Ему было все равно. Он давно решил для себя все.
Никто не мог связать его имя с женщиной. Отношения с церковью были сложные. Атмосфера накалялась. Он уехал в Милан.
Ни относительная свобода, ни пять тысяч дукатов годового жалованья, положенных ему герцогом, не принесли счастья. Наверное, оно ему было и не нужно. Он вообще не хотел тратить время на обретение недостижимого.
Фрески собора внезапно вспыхнули и тут же погасли. Через секунду оглушительный раскат грома наполнил своды.
Все, на сегодня хватит. Старик положил кисть и накрыл холстом краски. Сняв фартук, перепачканный алебастром, он медленно двинулся к выходу. Новый раскат грома, наполняя каким-то ужасом пространство вокруг, вопреки всему не затихая, а ударяясь о стены и усиливаясь, заставлял своим чудовищным грохотом содрогаться весь собор. Казалось, огромный купол, венчающий сооружение, сейчас развалится на части и рухнет вниз. Ему стало не по себе. Ускорив шаг, он споткнулся, охваченный неприятным чувством: казалось, кто-то мешает ему побыстрее покинуть это место.
Неожиданно сполох молнии вновь осветил незаконченные фрески. Ослепительная вспышка выхватила из кромешной тьмы круглую кафедру, висящую над залом. И тут он увидел его.

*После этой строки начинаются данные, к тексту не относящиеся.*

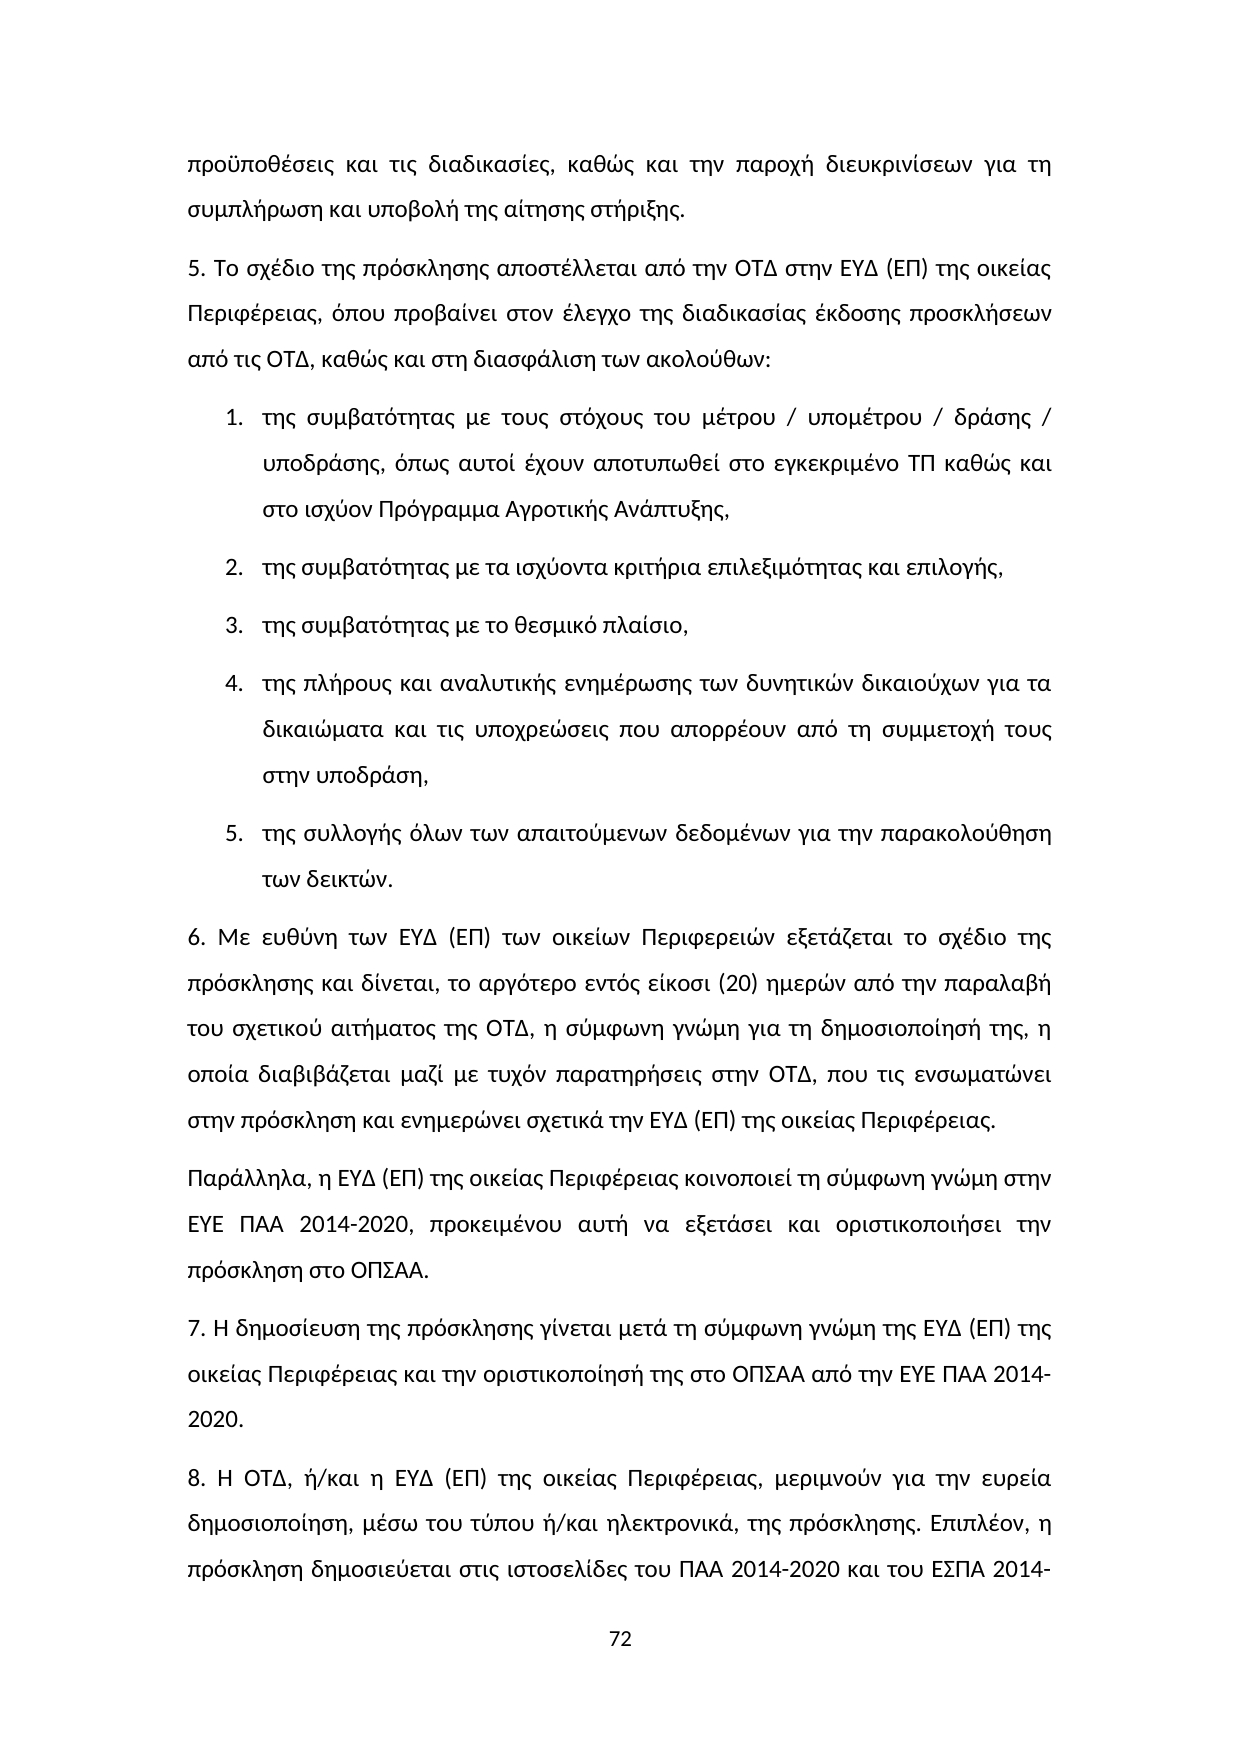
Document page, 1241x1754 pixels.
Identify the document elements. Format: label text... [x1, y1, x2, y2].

list της συμβατότητας με τους στόχους του μέτρου / υπομέτρου / δράσης / υποδράσης, όπως αυτοί έχουν αποτυπωθεί στο εγκεκριμένο ΤΠ καθώς και στο ισχύον Πρόγραμμα Αγροτικής Ανάπτυξης, [225, 401, 1053, 523]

Он стоял прямо под кафедрой. Длинная сутана и капюшон скрывали все, что могло выдать в нем человека. Старик замер, не в силах пошевельнуться. Раскаты стихли, наступила тишина. Все погрузилось во мрак.
— Я оставляю тебе эту кисть. Только ею ты можешь закончить то, ради чего пришел в этот мир. Но смотри, у тебя мало времени. Все, что я дал тебе, имело целью только одно — создание этой картины.
— Кто вы?
— Неважно. По отношению к тому, для чего ты живешь, это неважно.
Старик понял все.
Ливень был такой силы, что превратил опустевшие улицы в реки. Страшный ветер заставлял его удерживать шляпу двумя руками. Ни одного прохожего на пути, будто гроза застала в городе только его. Мокрая и грязная собака, жалобно скуля от страха, который завладел всеми живыми существами в эти минуты, отчаянно жалась к его ногам.
Движимые страхом, в каком-то сумасшедшем порыве укрыться и спастись каждый от своего ужаса, они оба, слившись в единое целое, бежали, сами не зная куда.
Достигнув дома и оставив внизу ошарашенного слугу, который только и понял, что нужно запереть все двери и окна, он, не снимая промокшей одежды, поднялся к себе. У самой постели силы оставили его.
Конница, стоявшая слева, и конница справа были равны по силе. С трудом удерживаемые всадниками, лошади рвали копытами землю. Внезапно от войска слева отделился красный всадник в сверкающих доспехах и поскакал на середину. Навстречу ему рванулся черный конь со своим всадником. Под грозный рокот с обеих сторон они сшиблись в смертельной схватке и пали замертво. Еще один красный всадник отделился от своих и поскакал на середину. И снова навстречу ему вылетел черный всадник. И вновь оба упали замертво. И в третий раз поскакал красный всадник навстречу черному, и гул пошел по небу, и заколыхались обе стороны, и замерли…
— Синьор, синьор, что с вами? — Слуга стоял на коленях перед ним, пытаясь поднять его с пола. Солнце ярко освещало комнату.
Он молча переоделся и, не притронувшись к завтраку, быстро вышел из дома. Прочь, прочь из этого города.